REPUBLIKA.CO.ID, JAKARTA – Kegelisahan dan kesedihan hati muncul ketika cahaya Allah SWT terhalangi. Tapi jika cahaya Allah SWT menyinari hati, maka hati ini akan terasa senang dan tenang. Hal ini disampaikan Syekh Ibnu Athaillah as-Sakandari dalam kitab Al-Hikam.
مَا تَجِدُهُ القُلُوبُ مِنَ الهُمُومِ وَالأَحْزَانِ فَلأَجْلِ مَا مُنِعَتْه مِنْ وُجُودِ العِيَانِ
"Kegelisahan dan kesedihan yang dirasakan hati adalah karena pandangan yang dihalangi." (Syekh Athaillah, Al-Hikam)
Penyusun syarah dan Penerjemah Al-Hikam, D A Pakih Sati Lc dalam buku Kitab Al-Hikam dan Penjelasannya yang diterbitkan penerbit Noktah tahun 2017 menjelaskan maksud Syekh Athaillah mengenai kegelisahan dan kesedihan hati jika cahaya Allah SWT terhalangi.
Hati memang tidak akan selalu mampu mempertahankan cahaya Allah SWT. Jika cahaya tersebut menyinari hati, maka kamu akan senang. Jika cahaya itu terhijab maka kamu akan merasakan kesedihan.
Ketahuilah, bahwa kebahagiaan yang hakiki itu bukanlah terletak dalam jumlah harta yang kamu miliki atau jumlah istri yang kamu nikahi, atau jumlah anak yang kamu tanggung.
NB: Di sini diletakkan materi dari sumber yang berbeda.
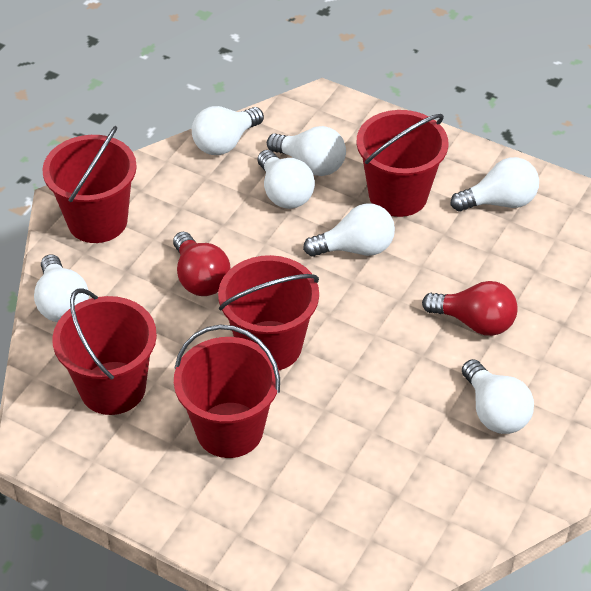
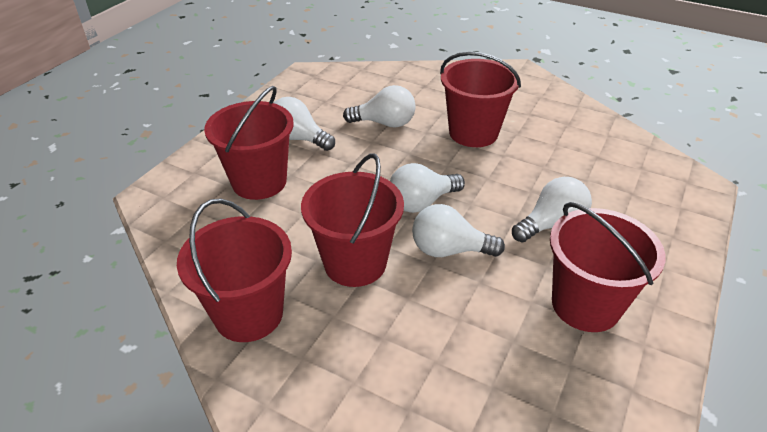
red light bulb: [173,232,231,296] [422,281,518,336] = 2 -> none = 0
white light bulb: [34,254,89,322] [192,106,264,155] [258,150,315,209] [267,126,346,176] [303,203,395,257] [450,157,539,211] [462,359,534,434] = 7 -> [273,97,335,151] [343,85,416,128] [390,163,465,213] [412,204,505,257] [512,177,592,242] = 5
Tetapi, kebahagiaan itu terletak ketika kamu mampu hidup bersama Sang Khaliq di jalan kebenaran.
Jika kamu sedang atau selalu dirundung kesedihan, maka ketahuilah bahwa hati kamu sedang terhijab dari-Nya. Sehingga, kamu buta dan tidak mendapatkan cahaya-Nya.
Singkaplah tabir hati kamu segera dengan amalan shalih dan ibadah-ibadah yang telah ditunjukkan Allah SWT kepada kamu. Mudah-mudahan hati kamu kembali mendapatkan cahaya-Nya dan hidup dalam kebahagiaan yang hakiki.
Cobalah kamu lihat dan perhatikan kehidupan para sahabat, wali, dan orang saleh. Mereka hidup dalam keadaan miskin dan papa, namun hati mereka selalu dikelilingi kebahagiaan.
Seolah-olah, semua yang ada di dunia ini kecil dan tidak ada artinya sama sekali dalam pandangan mereka. Semua itu tidak akan terjadi, kecuali hati mereka telah mendapatkan cahaya-Nya.